Description: Significant challenges remain for the designers of life support equipment for spacecraft—primarily for the processing of aqueous fluids: oxygen supply, air revitalization, thermal management systems, water reclamation, medical fluids, and others. The main problem is that failure-prone processes are often employed to overcome unfamiliar microgravity fluidic phenomena using artificial buoyancy-inducing methods. The most obvious example is a mechanical centrifuge for liquid-gas separations aboard orbiting spacecraft. To improve NASA's spacecraft fluid systems design, InnoSense LLC (ISL) proposes to develop Superhydrophilic Coatings for Embedded Capillary Systems (SPHIL-EMCAP) with anti-microbial properties. In Phase I, ISL will design and fabricate a complex capillary solution for spacecraft fluid management. The geometric design will exploit the current state of the art in analytical and computational capillary fluidics. Devices will be coated with SPHIL-EMCAP and evaluated for substrate adhesion, water contact angles, wear, and environment robustness, before testing in the relevant low-g environment to assess the improved capillary control afforded by the superhydrophilic coatings. In Phase II, ISL will downselect materials and applications, and optimize SPHIL-EMCAP's performance by refining the prototyping process and optimizing the superhydrophilic coating formulation. We will perform extensive characterization toward manufacturing a miniaturized SPHIL-EMCAP.

Benefits: Long-duration space flight on ISS and on flights anticipated for the moon, Mars and other planetary missions will require hardware that is less prone to failure and generally more sustainable than the current state of the art. The spacecraft fluid systems that could benefit from control of wetting are manifold and include systems for air revitalization, water recovery, water management, habitation, cryogens, and propellants. Important and historically challenging applications include phase separations common to waste water treatment facilities (i.e., urine), condensing heat exchangers, and many other contaminating systems such as those related to plant and animal habitats, laundering and hygiene, food rehydration and dispensing, and others that are necessary to close the water cycle.

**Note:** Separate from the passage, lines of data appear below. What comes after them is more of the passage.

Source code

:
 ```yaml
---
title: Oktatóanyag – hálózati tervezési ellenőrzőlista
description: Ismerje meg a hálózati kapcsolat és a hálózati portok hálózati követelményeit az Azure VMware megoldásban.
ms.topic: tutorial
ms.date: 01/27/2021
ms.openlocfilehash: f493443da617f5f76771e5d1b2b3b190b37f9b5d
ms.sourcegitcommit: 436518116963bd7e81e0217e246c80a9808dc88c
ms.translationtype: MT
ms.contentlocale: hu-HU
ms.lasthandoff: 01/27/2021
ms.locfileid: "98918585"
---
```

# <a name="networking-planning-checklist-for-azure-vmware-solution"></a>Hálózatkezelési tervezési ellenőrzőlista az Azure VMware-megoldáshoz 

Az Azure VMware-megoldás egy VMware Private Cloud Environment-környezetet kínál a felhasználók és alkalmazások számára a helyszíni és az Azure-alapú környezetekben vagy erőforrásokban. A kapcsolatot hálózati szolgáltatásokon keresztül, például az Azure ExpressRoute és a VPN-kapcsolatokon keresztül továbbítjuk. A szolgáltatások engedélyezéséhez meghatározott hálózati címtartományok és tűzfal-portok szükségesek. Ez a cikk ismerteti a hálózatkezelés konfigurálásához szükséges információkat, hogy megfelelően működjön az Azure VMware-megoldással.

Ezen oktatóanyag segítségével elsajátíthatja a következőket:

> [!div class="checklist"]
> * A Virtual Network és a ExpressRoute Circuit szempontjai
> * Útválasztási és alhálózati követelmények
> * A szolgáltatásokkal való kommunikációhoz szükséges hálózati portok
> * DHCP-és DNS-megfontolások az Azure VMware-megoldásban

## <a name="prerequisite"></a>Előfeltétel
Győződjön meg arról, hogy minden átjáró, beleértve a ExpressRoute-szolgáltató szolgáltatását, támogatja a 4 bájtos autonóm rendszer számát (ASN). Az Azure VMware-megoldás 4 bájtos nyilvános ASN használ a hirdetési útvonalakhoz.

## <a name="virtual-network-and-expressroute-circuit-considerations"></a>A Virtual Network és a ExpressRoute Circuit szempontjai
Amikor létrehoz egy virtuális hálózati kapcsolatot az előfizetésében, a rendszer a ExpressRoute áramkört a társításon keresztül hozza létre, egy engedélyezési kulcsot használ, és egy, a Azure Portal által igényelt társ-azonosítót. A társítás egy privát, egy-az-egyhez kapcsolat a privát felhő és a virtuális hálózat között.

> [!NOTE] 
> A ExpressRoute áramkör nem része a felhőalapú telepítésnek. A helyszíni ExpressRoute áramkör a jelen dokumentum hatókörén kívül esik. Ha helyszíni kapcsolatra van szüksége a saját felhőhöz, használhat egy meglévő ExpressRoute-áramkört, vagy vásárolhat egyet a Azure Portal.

The major commercial market for SPHIL-EMCAP is micro-fluidic based lab-on-a-chip diagnostics, which is part of the larger biochip market. Another potential market is biofilm prevention on medical and dental devices. A number of approaches, including hydrophilic and hydrophobic coatings, are being looked at to help solve this problem. Modification of the SPHIL-EMCAP coating for this type of application falls into the anti-microbial coatings market. The proposed innovations offer the potential for abrasion resistant anti-fog and anti-reflection coatings on both glass and plastic surfaces. The coatings are made by industrially viable coating method suited to forming conformal coatings. Other potential applications include aviation, automotive, sporting equipment, military vehicle and displays and healthcare sectors.